Prime Minister Narendra Modi's Sherpa and National Security Advisor (NSA) Ajit Doval, who had then been the RAW (Research and Analysis Wing) chief, was aghast at diplomatic failure to allow the ill-fated plane a free fly over the skies of a number of countries.

Years of training of Vajpayee's alma mater -- the RSS -- would have wanted that no hardened terrorists be released, that the government should have taken a leaf out of Israel and ordered commando operation.

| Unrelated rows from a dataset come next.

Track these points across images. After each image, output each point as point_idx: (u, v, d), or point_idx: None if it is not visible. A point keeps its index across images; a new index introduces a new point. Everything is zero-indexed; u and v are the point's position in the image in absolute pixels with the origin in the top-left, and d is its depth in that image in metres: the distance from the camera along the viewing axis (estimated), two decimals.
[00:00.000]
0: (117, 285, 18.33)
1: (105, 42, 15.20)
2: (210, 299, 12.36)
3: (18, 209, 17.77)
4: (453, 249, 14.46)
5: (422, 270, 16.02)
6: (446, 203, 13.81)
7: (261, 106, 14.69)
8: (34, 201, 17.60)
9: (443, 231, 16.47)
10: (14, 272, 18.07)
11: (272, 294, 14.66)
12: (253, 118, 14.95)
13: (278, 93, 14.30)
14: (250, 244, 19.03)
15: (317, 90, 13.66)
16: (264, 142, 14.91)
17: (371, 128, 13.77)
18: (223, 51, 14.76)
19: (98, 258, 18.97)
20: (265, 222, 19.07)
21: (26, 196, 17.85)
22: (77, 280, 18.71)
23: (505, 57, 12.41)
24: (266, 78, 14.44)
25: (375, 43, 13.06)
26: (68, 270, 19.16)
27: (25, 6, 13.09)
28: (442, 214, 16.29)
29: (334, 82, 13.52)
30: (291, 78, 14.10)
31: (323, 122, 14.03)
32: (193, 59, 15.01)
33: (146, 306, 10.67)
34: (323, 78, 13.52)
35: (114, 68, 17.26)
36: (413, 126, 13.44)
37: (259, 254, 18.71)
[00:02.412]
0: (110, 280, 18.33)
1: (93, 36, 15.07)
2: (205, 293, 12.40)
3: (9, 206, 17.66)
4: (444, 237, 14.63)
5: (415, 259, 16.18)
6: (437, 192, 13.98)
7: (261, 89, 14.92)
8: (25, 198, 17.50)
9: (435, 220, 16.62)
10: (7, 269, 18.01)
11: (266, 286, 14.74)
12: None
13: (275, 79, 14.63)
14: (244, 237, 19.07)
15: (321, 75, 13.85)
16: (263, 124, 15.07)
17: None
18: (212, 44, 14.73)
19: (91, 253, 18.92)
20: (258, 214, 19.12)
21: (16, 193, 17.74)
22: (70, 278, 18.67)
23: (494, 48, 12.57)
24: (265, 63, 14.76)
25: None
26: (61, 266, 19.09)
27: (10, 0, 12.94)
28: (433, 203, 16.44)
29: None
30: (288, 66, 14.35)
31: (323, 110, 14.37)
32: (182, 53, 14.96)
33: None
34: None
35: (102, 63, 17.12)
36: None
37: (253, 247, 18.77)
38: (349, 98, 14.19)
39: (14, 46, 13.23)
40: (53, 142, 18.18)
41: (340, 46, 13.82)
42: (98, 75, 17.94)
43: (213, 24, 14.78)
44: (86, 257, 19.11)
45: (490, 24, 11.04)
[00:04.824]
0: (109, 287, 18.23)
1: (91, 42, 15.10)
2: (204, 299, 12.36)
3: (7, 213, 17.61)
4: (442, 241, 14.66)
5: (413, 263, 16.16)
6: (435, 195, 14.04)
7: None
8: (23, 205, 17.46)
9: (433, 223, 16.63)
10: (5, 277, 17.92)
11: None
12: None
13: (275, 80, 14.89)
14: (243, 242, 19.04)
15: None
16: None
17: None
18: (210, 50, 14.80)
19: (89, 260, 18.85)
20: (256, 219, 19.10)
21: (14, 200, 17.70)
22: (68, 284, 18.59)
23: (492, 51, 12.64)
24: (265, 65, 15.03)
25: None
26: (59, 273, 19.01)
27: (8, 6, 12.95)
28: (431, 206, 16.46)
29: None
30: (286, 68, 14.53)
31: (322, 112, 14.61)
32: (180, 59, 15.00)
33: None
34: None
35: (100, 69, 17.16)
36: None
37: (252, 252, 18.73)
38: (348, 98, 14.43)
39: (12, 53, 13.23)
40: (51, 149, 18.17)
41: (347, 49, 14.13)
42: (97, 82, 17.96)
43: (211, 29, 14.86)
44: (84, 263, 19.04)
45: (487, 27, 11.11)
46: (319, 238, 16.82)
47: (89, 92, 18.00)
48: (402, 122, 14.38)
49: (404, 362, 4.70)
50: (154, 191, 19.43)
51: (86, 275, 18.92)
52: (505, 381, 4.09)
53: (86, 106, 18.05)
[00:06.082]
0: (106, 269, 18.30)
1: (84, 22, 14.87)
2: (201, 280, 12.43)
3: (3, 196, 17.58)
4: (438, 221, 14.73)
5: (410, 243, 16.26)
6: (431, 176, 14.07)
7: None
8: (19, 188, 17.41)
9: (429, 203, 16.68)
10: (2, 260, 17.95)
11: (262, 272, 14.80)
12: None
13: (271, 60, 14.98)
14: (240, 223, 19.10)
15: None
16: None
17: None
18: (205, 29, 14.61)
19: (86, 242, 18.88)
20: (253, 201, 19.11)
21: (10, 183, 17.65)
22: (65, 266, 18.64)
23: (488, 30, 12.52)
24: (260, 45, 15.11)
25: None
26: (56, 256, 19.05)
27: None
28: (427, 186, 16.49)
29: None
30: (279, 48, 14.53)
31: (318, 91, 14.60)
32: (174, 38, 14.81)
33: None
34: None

Yet, Vajpayee seemingly wilted. He sent emissaries to hold talks with terrorists. And, in the end, he accepted all demands of the Pakistan backed terrorists. He didn't want to be an iron man of India. He just wanted his men and women safe and back in the country. For him, no price was big enough to secure the human lives. And, thus, Vajpayee, baring his soft core, revealed his undying trust in the virtue of humanism, and realism.

IT'S often said that to err is human, and repeating same mistake again and again is a hallmark of the highest order of stupidity. But Vajpayee didn't free himself from succumbing to string of judgmental errors, so as to say, to keep trying for a breakthrough in India's relations with Pakistan. 

In contrast, Dr Manmohan Singh displayed a consistent policy of maintaining a long distance with Pakistan, and never fell for any of the trappings, which occasionally blow in with western winds. Dr Singh was unaffected by a posse of intelligentsia in New Delhi, who hop from one event to another to showcase their pipedream for peace with Pakistan.

But Vajpayee fell for such trappings. He hopped on to a bus for trip to Lahore with Shatrughan Sinha as a companion. He hosted General Pervez Musharraff. He allowed safe passage to Pakistani Army regulars trapped on Kargil hills despite hundreds of Indian Jawans laying down their lives to wrest the honour back.

That Vajpayee defied all warnings to connect with Pakistan was ostensibly for the reason that he was a humanist at the core. He, indeed, believed that neighbours must be friends.    

VAJAPAYEE could defy protestations from within the saffron camp against privatisation of public sector units -- not just loss making, but even those who made profits. That he could lord over the one and only instance of the government showing spine to put in practice the maxim that "government has no business to be in business" was also for the reason that he had been a realist.

Paying homage to Veer Savarkar once, Vajpayee had given a loud statement of his being a realist. "Kavita aur bhranti to sath sath chal sakti hai, par kavita aur kranti ka sath chalna bahut mushkil hai (Poetry and confusion can go along, but not poetry and revolution)," Vajpayee had said, while describing the multi-faceted personality of Savarkar. He said so at a stage where he had been introduced as a poet.

The revolution that Vajpayee talked about was change in the society which could lead to transformation of the country.

AND, such changes, are most often brought about by a leadership sworn in to realism who painstakingly takes steps with aims to lay bridges for transformation. And, Vajpayee, indeed, took giant steps for India's qualitative transformation.